MRI performed at 3 T (isotropic T1).
Processing independently conducted for research purposes using FreeSurfer 7.4, CAT12 v12, and volBrain v1.
Main structural findings (consistent across methods)
- Lateral ventricles: Left = 5,585 mm³ | Right = 10,051 mm³ → ~80 % asymmetry.
- Amygdala: Left = 575 mm³ | Right = 1,674 mm³ → ~191 % asymmetry.
- Thalamus: Left = 14,141 mm³ | Right = 12,277 mm³.
- Hippocampus: Left = 3,795 mm³ | Right = 4,175 mm³ → relatively preserved.
- Global cortical volume: 257,528 mm³ (within normal range).
- Cortical thickness mean: ≈ 1.68 mm bilaterally.
- WM-hypointensities: 76,225 mm³ (moderate for age 51).
- Intracranial volume (eTIV): 1,875,692 mm³ → BrainSeg/eTIV = 0.867.
Amygdala subnuclei (FreeSurfer v22 module segmentHA_T1.sh)
- Lateral nucleus: Left = 535 mm³ | Right = 1,009 mm³ → +88.5 %
- Basal nucleus: Left = 338 mm³ | Right = 475 mm³
- Whole amygdala: Left = 1,374 mm³ | Right = 2,160 mm³ → +57 %
This subnuclear pattern indicates that the asymmetry is primarily driven by the right lateral nucleus hypertrophy, the amygdaloid component most related to sensory-emotional input and associative learning.
Disconnectome estimate
Lesion-based structural disconnectivity models suggest ≈ 80 % thalamo-cortical and fronto-limbic disconnection on the right hemisphere, coherent with the volumetric asymmetries above.
Functional context
Despite these findings:
- Resting heart rate ≈ 46 bpm — athlete-level parasympathetic tone, verified by cardiological assessment.
- Federated athlete (football, endurance sports).
- University degree and stable professional activity.

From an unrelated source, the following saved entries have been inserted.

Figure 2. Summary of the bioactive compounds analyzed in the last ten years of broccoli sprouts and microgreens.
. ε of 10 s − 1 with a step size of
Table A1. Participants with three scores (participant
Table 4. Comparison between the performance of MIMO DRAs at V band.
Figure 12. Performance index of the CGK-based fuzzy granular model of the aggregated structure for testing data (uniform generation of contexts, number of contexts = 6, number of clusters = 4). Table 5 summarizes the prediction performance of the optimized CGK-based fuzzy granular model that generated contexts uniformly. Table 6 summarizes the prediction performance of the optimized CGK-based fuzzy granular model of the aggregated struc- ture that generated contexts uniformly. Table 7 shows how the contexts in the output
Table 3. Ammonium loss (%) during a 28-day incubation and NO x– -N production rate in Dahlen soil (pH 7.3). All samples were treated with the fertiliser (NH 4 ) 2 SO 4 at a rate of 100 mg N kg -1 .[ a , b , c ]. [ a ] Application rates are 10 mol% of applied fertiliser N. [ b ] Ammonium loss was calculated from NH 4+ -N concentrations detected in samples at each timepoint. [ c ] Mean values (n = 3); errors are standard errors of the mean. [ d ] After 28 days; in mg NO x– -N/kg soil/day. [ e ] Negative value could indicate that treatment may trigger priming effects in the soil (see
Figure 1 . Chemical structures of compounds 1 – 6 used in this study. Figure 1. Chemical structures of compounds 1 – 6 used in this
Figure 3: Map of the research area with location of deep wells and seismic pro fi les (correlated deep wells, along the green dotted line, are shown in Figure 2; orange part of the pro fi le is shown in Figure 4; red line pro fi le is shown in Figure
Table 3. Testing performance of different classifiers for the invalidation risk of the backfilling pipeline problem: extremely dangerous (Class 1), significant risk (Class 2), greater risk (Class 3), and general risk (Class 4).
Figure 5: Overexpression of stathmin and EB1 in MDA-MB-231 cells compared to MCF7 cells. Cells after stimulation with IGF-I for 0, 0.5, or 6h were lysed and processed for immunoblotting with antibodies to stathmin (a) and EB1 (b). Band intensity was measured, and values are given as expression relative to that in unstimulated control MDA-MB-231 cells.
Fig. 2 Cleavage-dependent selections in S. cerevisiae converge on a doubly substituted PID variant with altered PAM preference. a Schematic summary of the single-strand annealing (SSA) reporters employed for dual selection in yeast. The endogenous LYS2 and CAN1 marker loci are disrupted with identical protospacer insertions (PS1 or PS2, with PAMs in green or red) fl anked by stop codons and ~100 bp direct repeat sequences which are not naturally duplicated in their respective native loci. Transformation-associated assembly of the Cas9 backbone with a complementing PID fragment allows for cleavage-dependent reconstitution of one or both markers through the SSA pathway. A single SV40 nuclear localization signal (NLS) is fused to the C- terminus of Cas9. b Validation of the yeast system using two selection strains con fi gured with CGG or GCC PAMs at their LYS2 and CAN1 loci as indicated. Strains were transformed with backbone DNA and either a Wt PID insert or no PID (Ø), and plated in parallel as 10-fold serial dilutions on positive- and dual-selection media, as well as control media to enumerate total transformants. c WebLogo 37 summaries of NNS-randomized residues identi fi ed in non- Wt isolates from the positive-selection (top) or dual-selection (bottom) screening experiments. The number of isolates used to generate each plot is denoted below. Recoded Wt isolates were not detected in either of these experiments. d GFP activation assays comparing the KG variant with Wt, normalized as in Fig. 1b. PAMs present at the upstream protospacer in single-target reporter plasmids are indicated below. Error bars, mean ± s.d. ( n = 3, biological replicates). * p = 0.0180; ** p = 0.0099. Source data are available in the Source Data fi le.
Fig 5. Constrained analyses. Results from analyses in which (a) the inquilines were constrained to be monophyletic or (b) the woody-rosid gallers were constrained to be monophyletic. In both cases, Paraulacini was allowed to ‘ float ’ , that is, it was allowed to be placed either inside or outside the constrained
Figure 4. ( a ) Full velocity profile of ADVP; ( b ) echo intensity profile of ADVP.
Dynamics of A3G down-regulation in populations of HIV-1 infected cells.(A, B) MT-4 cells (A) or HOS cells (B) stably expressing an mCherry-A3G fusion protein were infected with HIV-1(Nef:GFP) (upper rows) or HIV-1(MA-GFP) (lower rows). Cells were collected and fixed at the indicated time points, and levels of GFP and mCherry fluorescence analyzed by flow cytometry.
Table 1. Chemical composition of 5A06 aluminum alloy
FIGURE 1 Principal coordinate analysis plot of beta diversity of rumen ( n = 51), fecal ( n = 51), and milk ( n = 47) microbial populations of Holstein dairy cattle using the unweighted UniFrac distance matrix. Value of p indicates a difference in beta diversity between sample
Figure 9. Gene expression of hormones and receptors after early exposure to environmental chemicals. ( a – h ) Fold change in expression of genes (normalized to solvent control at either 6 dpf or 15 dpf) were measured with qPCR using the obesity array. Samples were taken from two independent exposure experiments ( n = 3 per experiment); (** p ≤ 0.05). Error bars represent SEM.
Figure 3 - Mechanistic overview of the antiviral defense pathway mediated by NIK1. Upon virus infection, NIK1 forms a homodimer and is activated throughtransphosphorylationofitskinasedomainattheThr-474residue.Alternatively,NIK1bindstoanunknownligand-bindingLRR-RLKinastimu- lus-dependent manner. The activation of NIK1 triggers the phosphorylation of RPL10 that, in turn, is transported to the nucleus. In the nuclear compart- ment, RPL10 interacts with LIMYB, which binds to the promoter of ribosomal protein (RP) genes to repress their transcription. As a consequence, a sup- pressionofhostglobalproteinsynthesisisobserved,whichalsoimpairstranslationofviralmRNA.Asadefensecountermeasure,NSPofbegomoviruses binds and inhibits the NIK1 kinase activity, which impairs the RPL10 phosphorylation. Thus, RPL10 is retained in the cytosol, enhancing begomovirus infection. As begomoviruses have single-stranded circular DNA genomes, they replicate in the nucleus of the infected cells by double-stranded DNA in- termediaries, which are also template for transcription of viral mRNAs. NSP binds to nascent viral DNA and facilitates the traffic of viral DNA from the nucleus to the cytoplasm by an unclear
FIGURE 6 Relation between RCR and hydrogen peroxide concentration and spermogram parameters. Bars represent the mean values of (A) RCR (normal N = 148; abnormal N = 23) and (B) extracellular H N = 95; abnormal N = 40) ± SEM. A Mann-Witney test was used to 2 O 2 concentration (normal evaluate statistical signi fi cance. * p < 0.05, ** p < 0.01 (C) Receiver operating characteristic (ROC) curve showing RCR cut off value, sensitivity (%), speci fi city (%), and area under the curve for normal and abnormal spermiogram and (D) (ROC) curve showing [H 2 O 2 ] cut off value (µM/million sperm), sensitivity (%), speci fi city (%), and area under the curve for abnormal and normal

The coexistence of major limbic and ventricular asymmetries with intact cognitive and physical performance suggests long-term compensatory reorganization rather than pathology.
Aim of posting
- To ask whether similar extreme yet functional asymmetries have been documented in the literature or public datasets.
- To inquire which tract-based or connectivity-based tools (e.g. RTP2, MRtrix, FSL) could best complement this morphometric evidence, given that DWI data are currently limited.
- To discuss how such findings are interpreted in non-clinical research frameworks (plasticity, compensatory adaptation, neurodevelopmental resilience).
Notes
This post is not for medical diagnosis but for methodological discussion on individual-level morphometry.
Raw output files (aseg.stats, aparc.stats, CAT12 and volBrain reports) are available upon request for scientific verification.
All analyses were performed personally, without institutional support; I am neither a neuroscientist nor a computer scientist, so apologies for any technical inaccuracies.